Dataset content Block Start

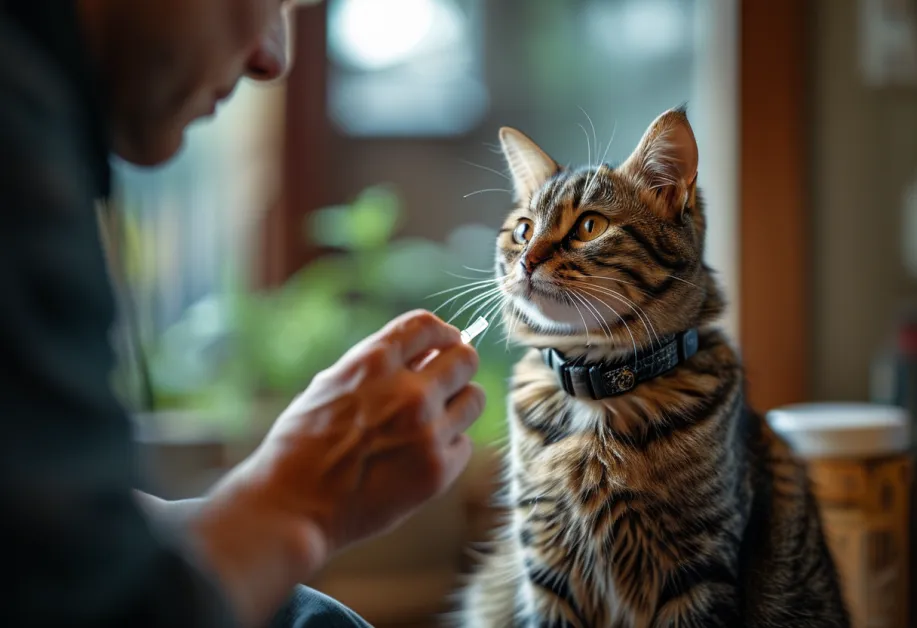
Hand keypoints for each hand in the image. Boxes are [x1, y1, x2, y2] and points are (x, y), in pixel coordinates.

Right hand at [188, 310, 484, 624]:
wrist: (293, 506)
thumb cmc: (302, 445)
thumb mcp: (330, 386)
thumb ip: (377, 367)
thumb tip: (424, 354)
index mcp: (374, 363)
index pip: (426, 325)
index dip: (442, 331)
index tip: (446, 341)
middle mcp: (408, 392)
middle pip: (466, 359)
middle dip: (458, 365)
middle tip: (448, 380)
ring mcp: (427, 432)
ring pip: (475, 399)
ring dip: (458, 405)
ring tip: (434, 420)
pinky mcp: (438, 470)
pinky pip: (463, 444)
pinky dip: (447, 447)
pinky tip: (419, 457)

Dataset content Block End
Dataset content Block Start

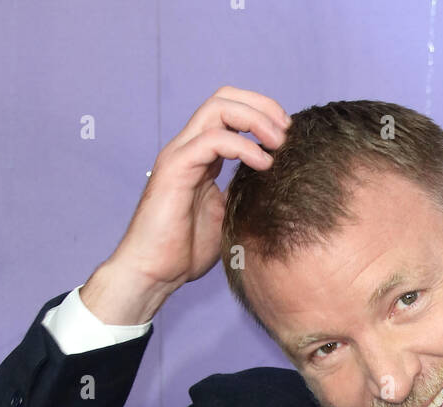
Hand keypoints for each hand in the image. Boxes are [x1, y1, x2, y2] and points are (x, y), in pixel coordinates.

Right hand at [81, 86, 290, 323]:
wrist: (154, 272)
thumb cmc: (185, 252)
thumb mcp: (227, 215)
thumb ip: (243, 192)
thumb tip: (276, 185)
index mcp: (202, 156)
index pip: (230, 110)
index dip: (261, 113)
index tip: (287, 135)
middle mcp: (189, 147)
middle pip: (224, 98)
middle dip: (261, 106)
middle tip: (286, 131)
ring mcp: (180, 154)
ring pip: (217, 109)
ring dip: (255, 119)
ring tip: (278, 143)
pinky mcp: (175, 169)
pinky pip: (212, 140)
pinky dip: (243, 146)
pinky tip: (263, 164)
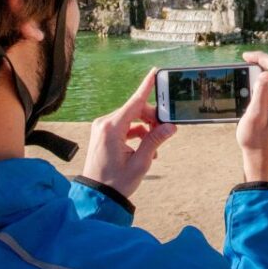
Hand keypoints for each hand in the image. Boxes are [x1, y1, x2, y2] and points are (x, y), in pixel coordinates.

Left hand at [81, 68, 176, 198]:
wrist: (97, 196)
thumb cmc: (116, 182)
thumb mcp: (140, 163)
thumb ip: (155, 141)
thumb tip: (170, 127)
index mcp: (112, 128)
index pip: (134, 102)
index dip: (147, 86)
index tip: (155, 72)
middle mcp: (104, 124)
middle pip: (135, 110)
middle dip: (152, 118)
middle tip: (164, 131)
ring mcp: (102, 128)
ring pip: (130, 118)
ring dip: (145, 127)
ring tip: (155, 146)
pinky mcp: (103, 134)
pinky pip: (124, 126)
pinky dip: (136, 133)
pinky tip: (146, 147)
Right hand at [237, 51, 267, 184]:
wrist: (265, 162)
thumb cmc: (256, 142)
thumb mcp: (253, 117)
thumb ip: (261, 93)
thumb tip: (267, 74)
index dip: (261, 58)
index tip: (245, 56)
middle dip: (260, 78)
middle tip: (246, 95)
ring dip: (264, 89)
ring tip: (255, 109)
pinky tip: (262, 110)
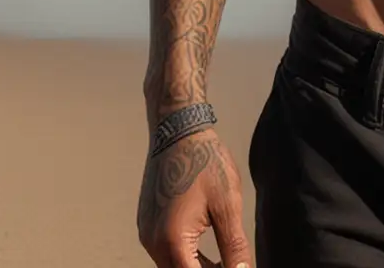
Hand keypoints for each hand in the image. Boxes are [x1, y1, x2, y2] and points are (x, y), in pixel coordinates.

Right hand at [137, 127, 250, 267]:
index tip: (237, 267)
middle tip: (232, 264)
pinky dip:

Dataset content Block End

> **Task description**
An exact copy is needed. It runs from the line above containing "thumb mcp: (227, 215)" down to the line containing "middle mcp: (104, 124)", both included, with no pictures.

> **Task answer**
thumb mcp: (227, 215)
thumb ip: (243, 192)
thumb tip: (276, 185)
index mcp: (202, 156)
index pip: (230, 110)
index dip: (261, 113)
index tip: (287, 135)
middle mcp: (189, 147)
middle pip: (224, 98)
middle dip: (261, 106)
middle tip: (286, 131)
ring mcp: (180, 154)
ring pip: (217, 109)
ring dip: (255, 119)
ring tip: (278, 143)
pinky mcp: (175, 169)
pinky pip: (212, 140)
pinky dip: (243, 146)
pinky tip: (263, 164)
Hand keypoints for each hand in the image. Boxes are [x1, y1, x2, y2] and points are (x, y), in pixel coordinates.

Left hand at [81, 68, 176, 198]:
wrist: (97, 196)
thumb cmc: (116, 182)
thumb mcp: (140, 163)
thumb ip: (155, 141)
thumb tip: (170, 127)
index mcp: (112, 128)
index pip: (134, 102)
index dip: (147, 86)
index tip: (155, 72)
middle mcp: (104, 124)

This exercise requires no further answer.